The final optimization was replacing the lookup-table encoder (a loop of 8 distance comparisons, each calling fabsf) with the direct threshold encoder (7 branches, no loop). This reduced the instruction count per thread and brought the overall average down.

Final result across all test cases: 72.48 μs. First place, ahead of the Triton kernel at 75.12 μs.


11. What I Learned

The spec matters more than the code. I spent more time understanding how TorchAO computes the scale and rounds the values than writing the actual CUDA kernel. A one-bit difference in the scale exponent changes every single output value.

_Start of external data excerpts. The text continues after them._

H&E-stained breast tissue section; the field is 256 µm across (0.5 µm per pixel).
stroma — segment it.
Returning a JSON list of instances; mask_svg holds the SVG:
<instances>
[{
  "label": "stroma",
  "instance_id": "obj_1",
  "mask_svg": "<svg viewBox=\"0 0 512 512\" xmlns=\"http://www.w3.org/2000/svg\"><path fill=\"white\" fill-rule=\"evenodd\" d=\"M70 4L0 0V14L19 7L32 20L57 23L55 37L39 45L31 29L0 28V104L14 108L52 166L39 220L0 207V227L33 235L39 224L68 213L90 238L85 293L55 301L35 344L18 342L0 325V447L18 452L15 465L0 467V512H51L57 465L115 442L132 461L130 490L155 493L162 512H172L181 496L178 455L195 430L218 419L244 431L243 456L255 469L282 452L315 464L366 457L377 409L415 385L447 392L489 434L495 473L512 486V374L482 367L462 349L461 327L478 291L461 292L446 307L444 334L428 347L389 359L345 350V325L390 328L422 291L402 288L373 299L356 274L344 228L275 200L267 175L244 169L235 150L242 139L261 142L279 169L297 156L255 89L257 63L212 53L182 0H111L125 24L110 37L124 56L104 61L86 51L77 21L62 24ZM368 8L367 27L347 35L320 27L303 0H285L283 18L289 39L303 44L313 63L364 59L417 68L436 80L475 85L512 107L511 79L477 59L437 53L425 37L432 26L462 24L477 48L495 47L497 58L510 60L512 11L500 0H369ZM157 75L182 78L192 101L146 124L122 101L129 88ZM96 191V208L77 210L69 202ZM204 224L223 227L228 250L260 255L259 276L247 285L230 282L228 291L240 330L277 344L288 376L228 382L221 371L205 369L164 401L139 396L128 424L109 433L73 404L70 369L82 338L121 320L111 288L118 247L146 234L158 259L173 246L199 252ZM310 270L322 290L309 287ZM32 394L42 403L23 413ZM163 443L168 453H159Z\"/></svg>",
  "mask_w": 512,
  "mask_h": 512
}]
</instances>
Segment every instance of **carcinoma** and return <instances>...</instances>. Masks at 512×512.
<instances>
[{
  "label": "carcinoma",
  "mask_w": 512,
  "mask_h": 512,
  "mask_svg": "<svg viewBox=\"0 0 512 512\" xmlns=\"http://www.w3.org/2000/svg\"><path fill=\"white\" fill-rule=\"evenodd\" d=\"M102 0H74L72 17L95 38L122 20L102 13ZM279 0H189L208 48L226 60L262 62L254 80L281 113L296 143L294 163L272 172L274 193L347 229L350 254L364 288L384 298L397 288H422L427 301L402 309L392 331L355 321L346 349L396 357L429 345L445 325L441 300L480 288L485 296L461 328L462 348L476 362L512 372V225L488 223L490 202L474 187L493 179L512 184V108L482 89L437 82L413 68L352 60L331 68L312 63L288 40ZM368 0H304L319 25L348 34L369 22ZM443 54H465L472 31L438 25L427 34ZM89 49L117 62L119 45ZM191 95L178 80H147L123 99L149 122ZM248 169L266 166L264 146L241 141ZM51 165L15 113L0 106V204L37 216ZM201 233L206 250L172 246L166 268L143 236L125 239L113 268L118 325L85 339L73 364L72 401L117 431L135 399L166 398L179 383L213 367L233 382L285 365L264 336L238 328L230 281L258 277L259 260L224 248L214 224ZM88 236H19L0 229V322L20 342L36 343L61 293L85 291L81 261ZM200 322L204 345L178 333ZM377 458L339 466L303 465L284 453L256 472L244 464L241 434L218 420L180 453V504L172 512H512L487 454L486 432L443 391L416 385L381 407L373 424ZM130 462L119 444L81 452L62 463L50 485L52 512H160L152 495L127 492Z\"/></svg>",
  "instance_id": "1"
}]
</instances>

Floor vs ceil is a design choice, not a bug. The OCP spec deliberately uses floor for the scale, accepting that some values overflow and get clamped. This maximizes precision for the majority of values at the cost of clipping the extremes. My instinct was to prevent overflow, which was wrong.

Round-to-nearest-even is everywhere. I knew this rule from standard floating point arithmetic but didn’t expect it in a 4-bit format with only 16 values. The difference between >= and > at each threshold is invisible in 99.999% of cases, but Tensara’s verification caught it.

Coalesced memory access is as often the single biggest optimization. Going from “one thread reads 32 values” to “32 threads each read one value” was the difference between 285 μs and 72 μs on large matrices. The arithmetic was identical. Only the memory access pattern changed.

Correctness first, always. The naive kernel was not the fastest, but it was the easiest to debug. Every optimization I applied afterward changed zero lines of algorithm code. The scale, encoder, and packing logic stayed identical. Only the thread-to-data mapping changed.

There is still room to go faster. Vectorized loads (reading 4 floats at once with float4), better occupancy tuning, and register pressure optimization are all on the table. And the same approach applies to the next problems on the Tensara leaderboard: MXFP4 GEMM, NVFP4 quantization, and MXFP8 quantization.